__Apply what you read__:
• A. Which things does the passage on amateur and partisan politics say we very efficiently learn to do? List every one.
• B. In the passage on amateur and partisan politics, what are the answers to these questions?
(i) In what sense does it call the politics of that time-valuing environment liberal?
(ii) How does it define amateurs?
(iii) Through what medium does it say you can absorb your team's opinions?
• C. Carry on the passage about amateur and partisan politics from its final sentence.

__Passage provided__:
In that time-valuing environment, most politics was amateur: people reading papers, talking, discussing what might be best, and ideas gradually percolating into politicians who tried to embody them. It was liberal in the sense of "suited to freedom" (like liberal arts in college, another thing no one has time or money for anymore); time to play, share, and discuss, between amateurs (i.e. people who loved the game).

But in our present environment, nobody's a political amateur, kibitzing over the heads of the pros, anymore. Our political discourse gets simplified into something that doesn't take much time (because we need our time to get our stuff to huddle with inside). So we very efficiently learn to shout yay us, boo bad them, and stay with the side, which the political pros like us to do (it makes us easier to handle) and which takes minimum time and effort. It takes less time and it defends the most stuff. Tell the neighbor who disagrees that he's a fool or a traitor and it'll save time; eventually you can acquire all your opinions from your team, absorb them via drive time radio, and never have to interact with the other side except in short, angry barks, nor consider whether the position you are advocating is your own or the one it's your job to have for your side.

__Recorded data__:
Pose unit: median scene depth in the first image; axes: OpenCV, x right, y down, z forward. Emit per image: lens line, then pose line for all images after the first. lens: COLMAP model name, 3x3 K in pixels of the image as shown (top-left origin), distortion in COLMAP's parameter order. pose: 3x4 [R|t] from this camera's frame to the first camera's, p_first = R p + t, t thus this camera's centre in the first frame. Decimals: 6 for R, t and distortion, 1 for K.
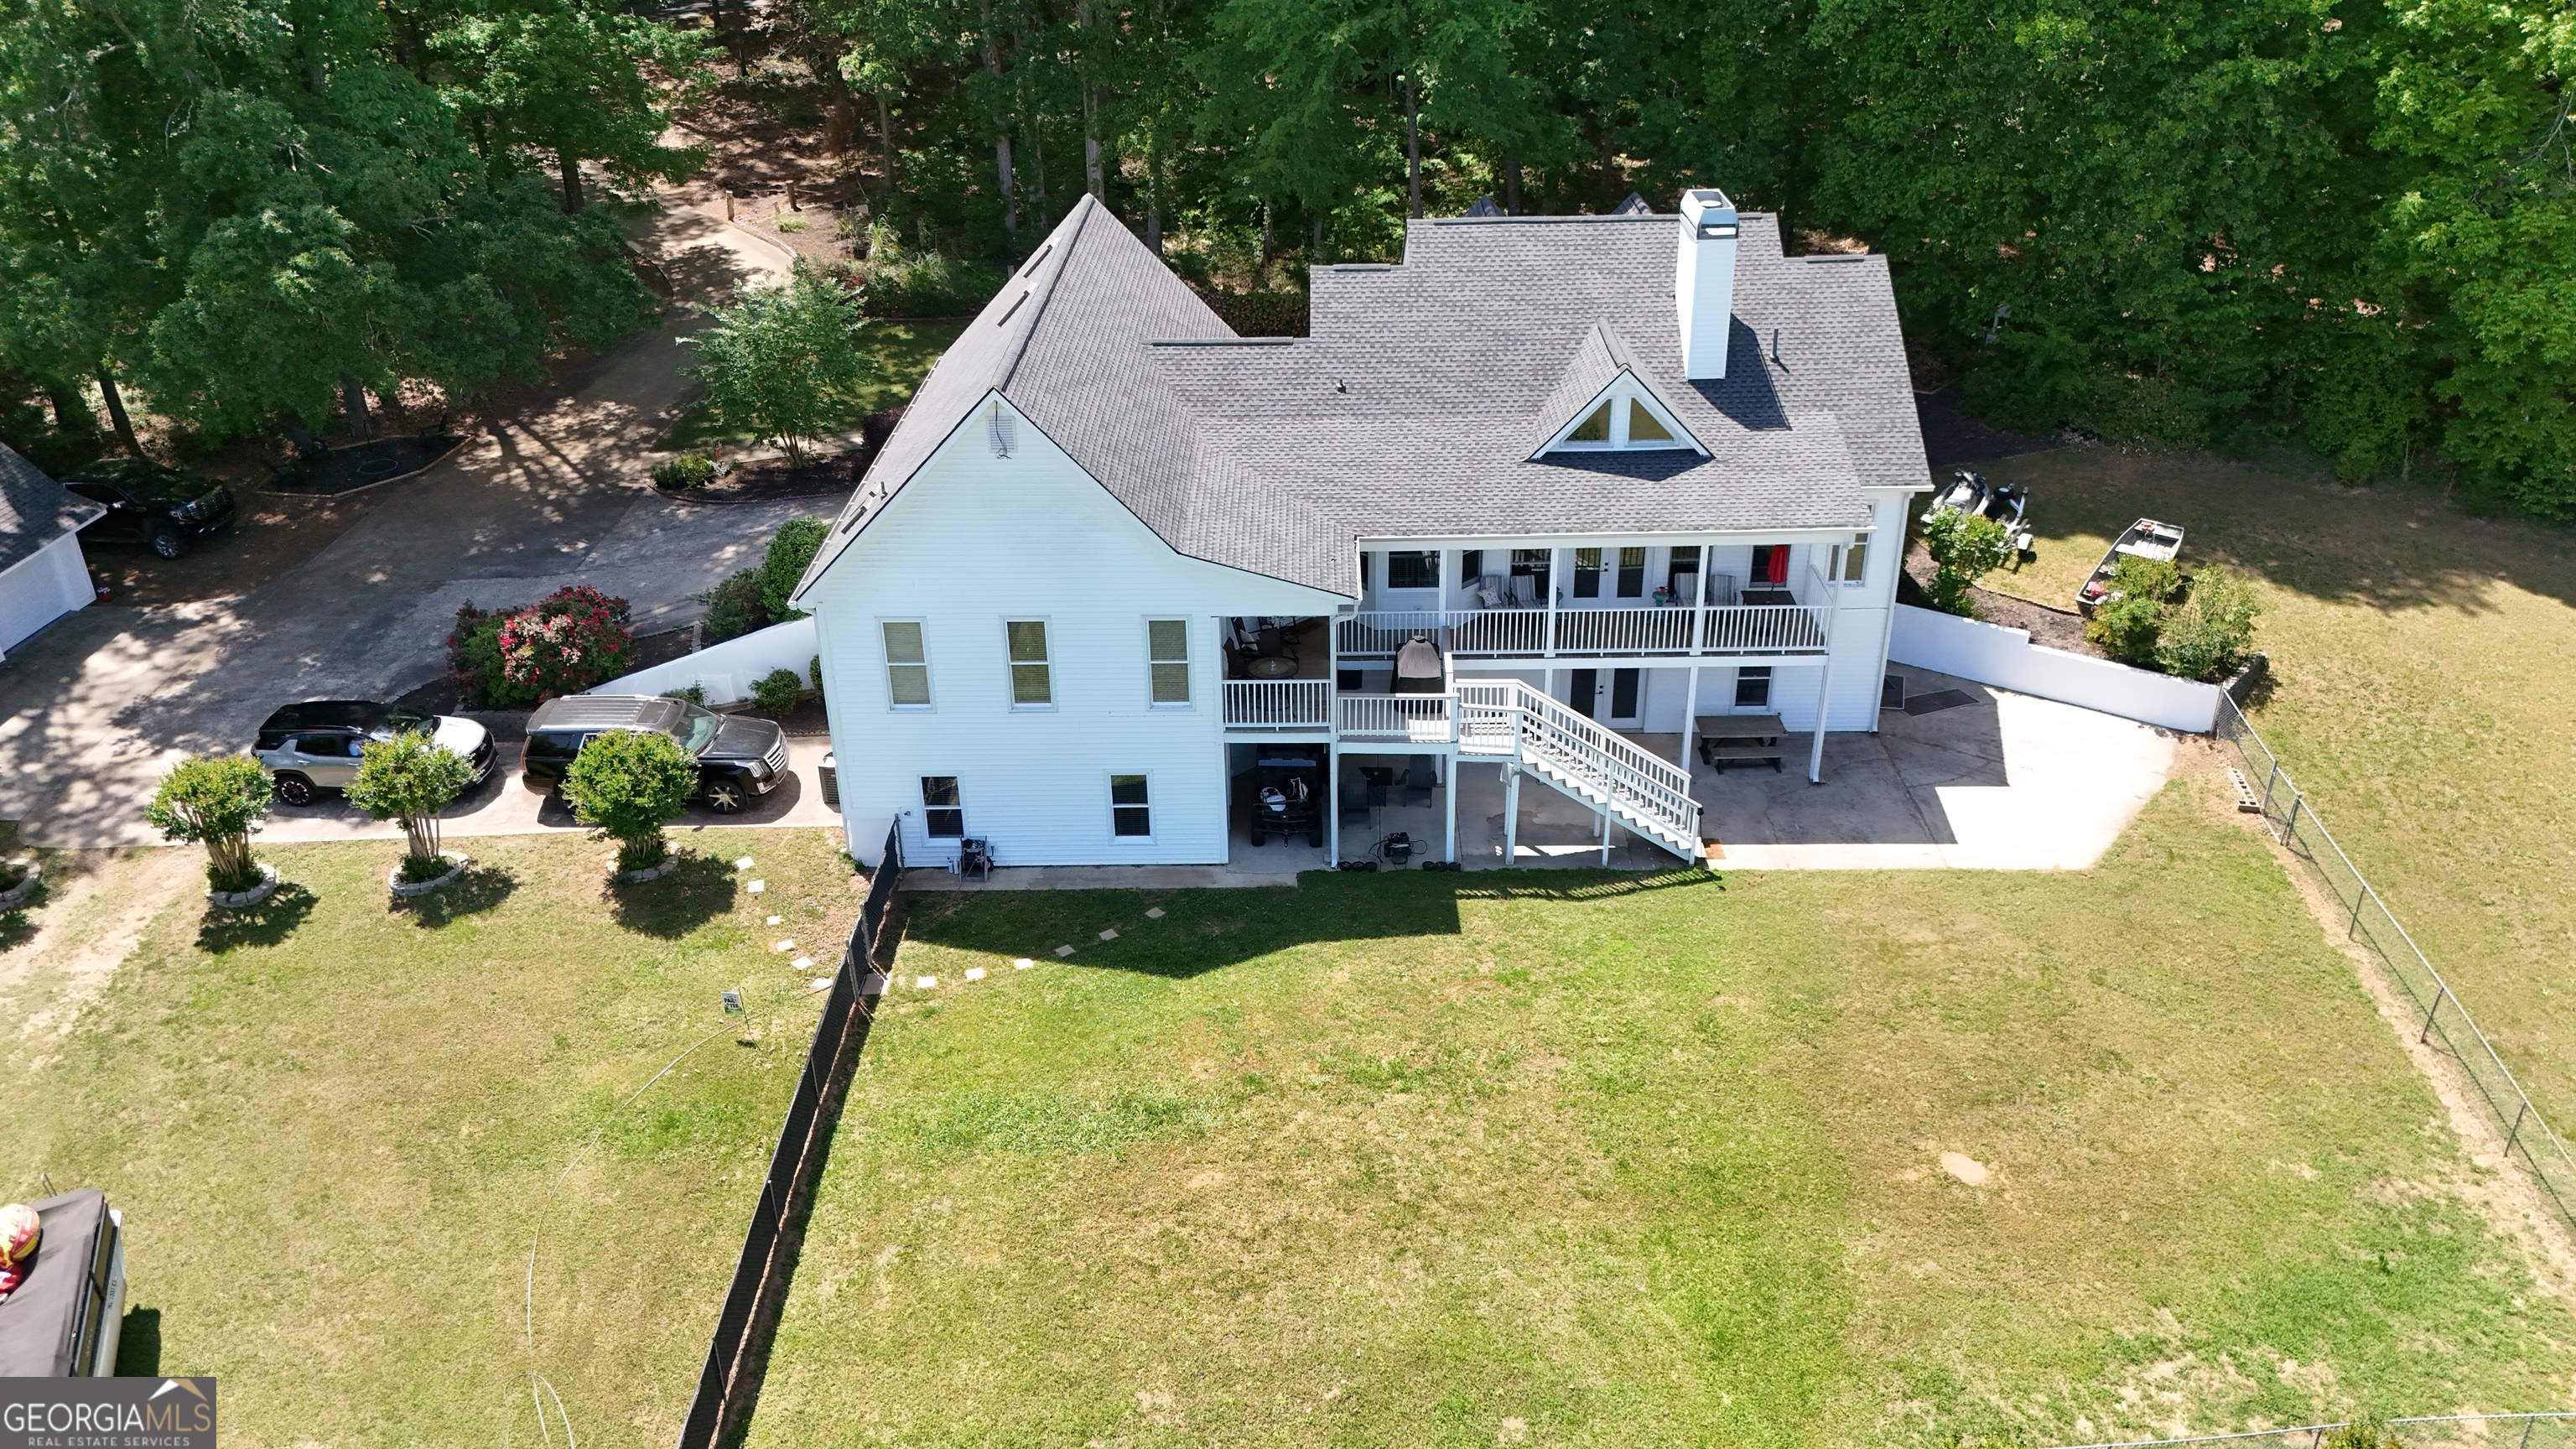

__Results for the exercise__:
• A.
- Shout "yay us"
- Shout "boo bad them"
- Stay with the side

• B.
(i) In the sense of "suited to freedom"
(ii) As people who loved the game
(iii) Drive time radio

• C.
So I suppose Raise the Gipper! is not only a throwback, but a hopeless one at that; it's a good laugh for a mostly-idle afternoon on a back porch, in a world where people use that afternoon to take a second job so they can get an HDTV that they'll never have time to watch. It's intended to poke fun at the Republican nominating process, which paraded before us, as Dr. Bayle Brazenydol explains in Chapter 2, "the sorriest collection of stuffed shirts, empty suits, self‑gratulatory ignorami, and outright wig‑flipped ding‑dongs in the history of the Republic," and to suggest that in the dire straits of having to run with Romney, the 'pubs might resort to the Dark Arts and raise rancid, rotten Ronald Reagan as their zombie candidate.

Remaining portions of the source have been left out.